I was a few minutes early and I walked down towards the railway embankment at the end of the street. Notices boasted of how random plantings, trackside weeds and wild flowers, tough black poplars, were now a protected nature reserve. I remembered Matías Bradford’s grandfather, a London boy from Croydon: how, aged fourteen, he had emigrated to Argentina, to work on the railway. And never returned. His fluency in Spanish, after sixty years, was modest. But he endured, thrived.
Stoke Newington has a way of absorbing exoticism, giving shelter, without fuss, to writers such as Joseph Conrad and Yang Lian. Toleration without celebration: the Chinese poet, with his spacious flat, his scrolls and bowls, books and bleached bird skulls, passed unnoticed. With his wife, Yo Yo, he operated a literary website: the ‘snow-white’ skeleton of a small bird was their icon. This fetish, retrieved from the marshes, reminded me of Steve Dilworth and the hierarchies of dead things waiting for his intricate caskets. Nature-sculptures found, not made. Made to be found, then hidden. Antidotes to the inflationary tendencies of Westfield’s public art, the blustering towers of Stratford. The compulsion to force the crowd to look up and ignore the ground beneath their feet. The delicate snail-shells on which they are about to trample.

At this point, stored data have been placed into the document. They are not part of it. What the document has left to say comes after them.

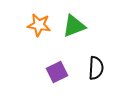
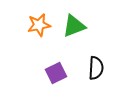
orange star: rotated 20 degrees counterclockwise
purple square: moved 1 px left, 1 px down
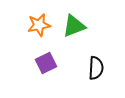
purple square: moved 10 px left, 10 px up
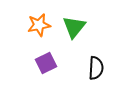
green triangle: moved 1 px down; rotated 30 degrees counterclockwise
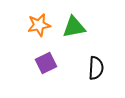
green triangle: rotated 40 degrees clockwise
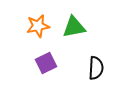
orange star: moved 1 px left, 1 px down
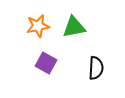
purple square: rotated 35 degrees counterclockwise
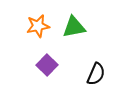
purple square: moved 1 px right, 2 px down; rotated 15 degrees clockwise
black semicircle: moved 6 px down; rotated 20 degrees clockwise
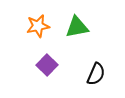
green triangle: moved 3 px right
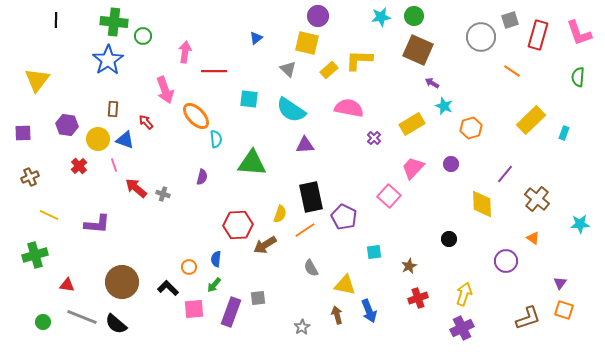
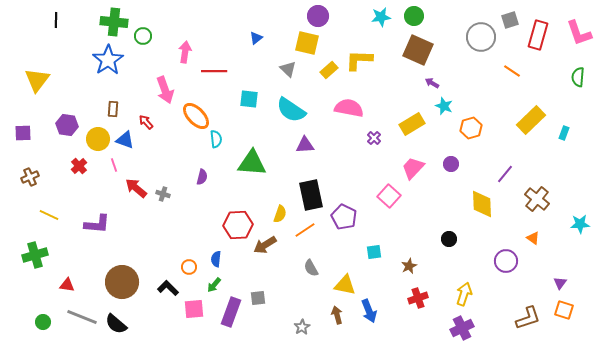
black rectangle at (311, 197): moved 2 px up
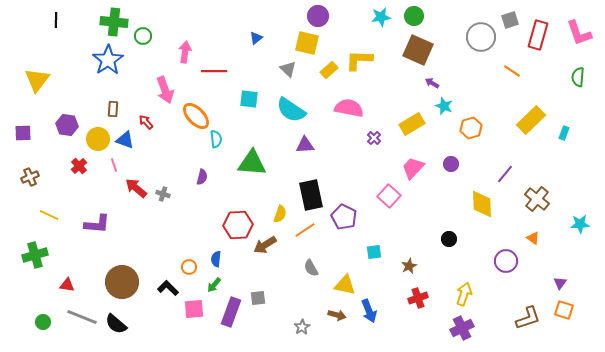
brown arrow at (337, 315): rotated 120 degrees clockwise
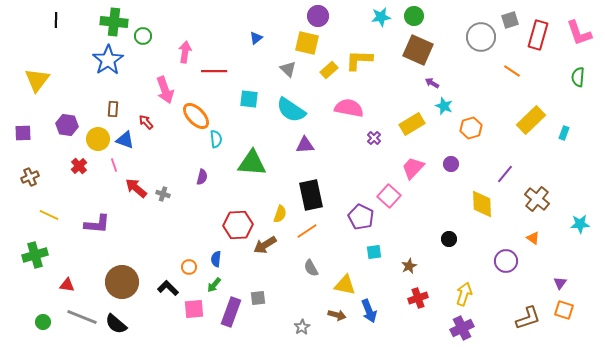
purple pentagon at (344, 217): moved 17 px right
orange line at (305, 230): moved 2 px right, 1 px down
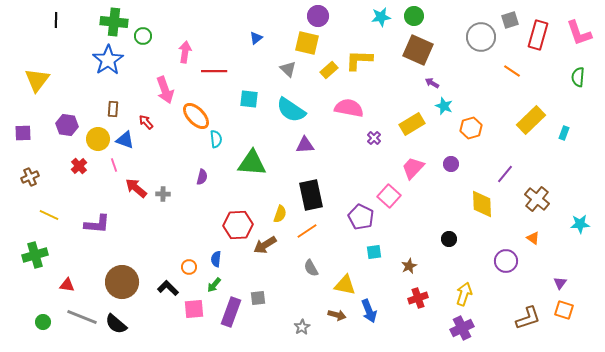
gray cross at (163, 194): rotated 16 degrees counterclockwise
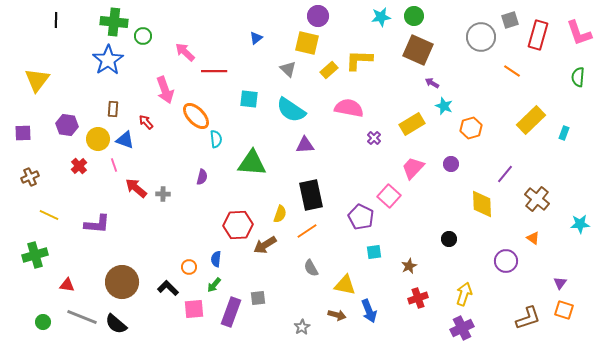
pink arrow at (185, 52): rotated 55 degrees counterclockwise
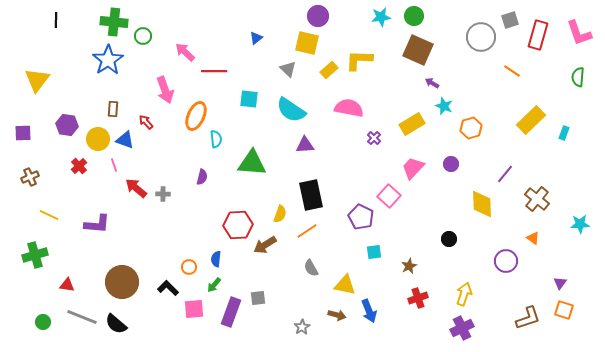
orange ellipse at (196, 116): rotated 68 degrees clockwise
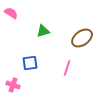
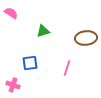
brown ellipse: moved 4 px right; rotated 30 degrees clockwise
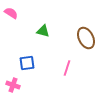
green triangle: rotated 32 degrees clockwise
brown ellipse: rotated 70 degrees clockwise
blue square: moved 3 px left
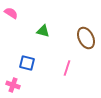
blue square: rotated 21 degrees clockwise
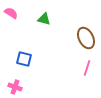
green triangle: moved 1 px right, 12 px up
blue square: moved 3 px left, 4 px up
pink line: moved 20 px right
pink cross: moved 2 px right, 2 px down
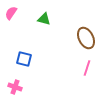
pink semicircle: rotated 88 degrees counterclockwise
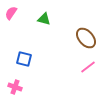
brown ellipse: rotated 15 degrees counterclockwise
pink line: moved 1 px right, 1 px up; rotated 35 degrees clockwise
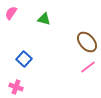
brown ellipse: moved 1 px right, 4 px down
blue square: rotated 28 degrees clockwise
pink cross: moved 1 px right
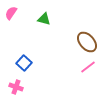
blue square: moved 4 px down
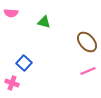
pink semicircle: rotated 120 degrees counterclockwise
green triangle: moved 3 px down
pink line: moved 4 px down; rotated 14 degrees clockwise
pink cross: moved 4 px left, 4 px up
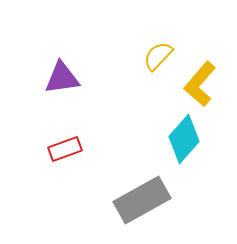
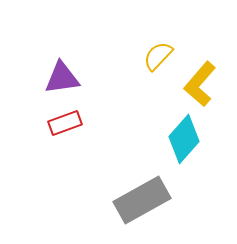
red rectangle: moved 26 px up
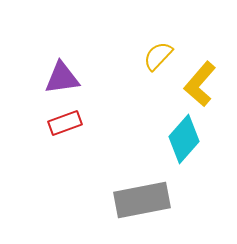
gray rectangle: rotated 18 degrees clockwise
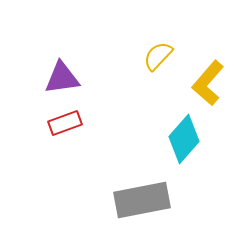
yellow L-shape: moved 8 px right, 1 px up
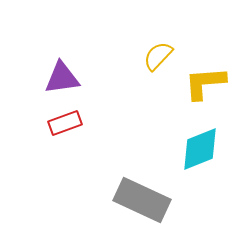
yellow L-shape: moved 3 px left; rotated 45 degrees clockwise
cyan diamond: moved 16 px right, 10 px down; rotated 27 degrees clockwise
gray rectangle: rotated 36 degrees clockwise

Yo Yo poured the tea. Her husband, in the push of numerous projects, the fever of
publication, apologized for the curb he would have to put on our conversation. Discreetly, he watched the clock. He was discomfited by the fact that he had been too preoccupied, that morning, to wash. His hair was long, his eyes hot. He was fit for purpose and pumped to expound a story made from fixed elements, around which he circled, again and again. Taking breath, punctuating the monologue with excited emphasis, he struggled to bring a sentence to resolution. It wasn’t, in truth, a conversation at all: an audience with a privileged person. A poet. I placed the recorder on the table and off he went.
I have been travelling, all over the world, many times. It’s not that I am everywhere, but everywhere is inside of me. This is true of Lea Valley. We base our individual discoveries on the idea that both the place and we ourselves are new, or renewed by the dialogue between place and ourselves. It is not a general Lea Valley but my Lea Valley. Lea Valley is very special and different from other places.
I myself am a valley, like my poem. Or like a river. The movement goes down. Every poet is an archaeologist of now. The layers of this time are within the moment of where we are. It’s not cancelled time, but all time brought into one moment. I feel Lea Valley is a wonderful chance for me to see how deep the self, or selves, could be.
I did some research on this area. Lea Valley is part of London today, but it was once the border of Saxon and Viking kingdoms. There was a Roman camp in Springfield Park. An ice age made this landscape. All of those realities are part of myself. All those layers make a dialogue of my memories, including other layers from other places. I write about other rivers: Hutuo, Hudson, Parramatta. All those rivers I have been to before. They become part of Lea Valley, within the riverbanks. Lea Valley is me. I am the Lea Valley.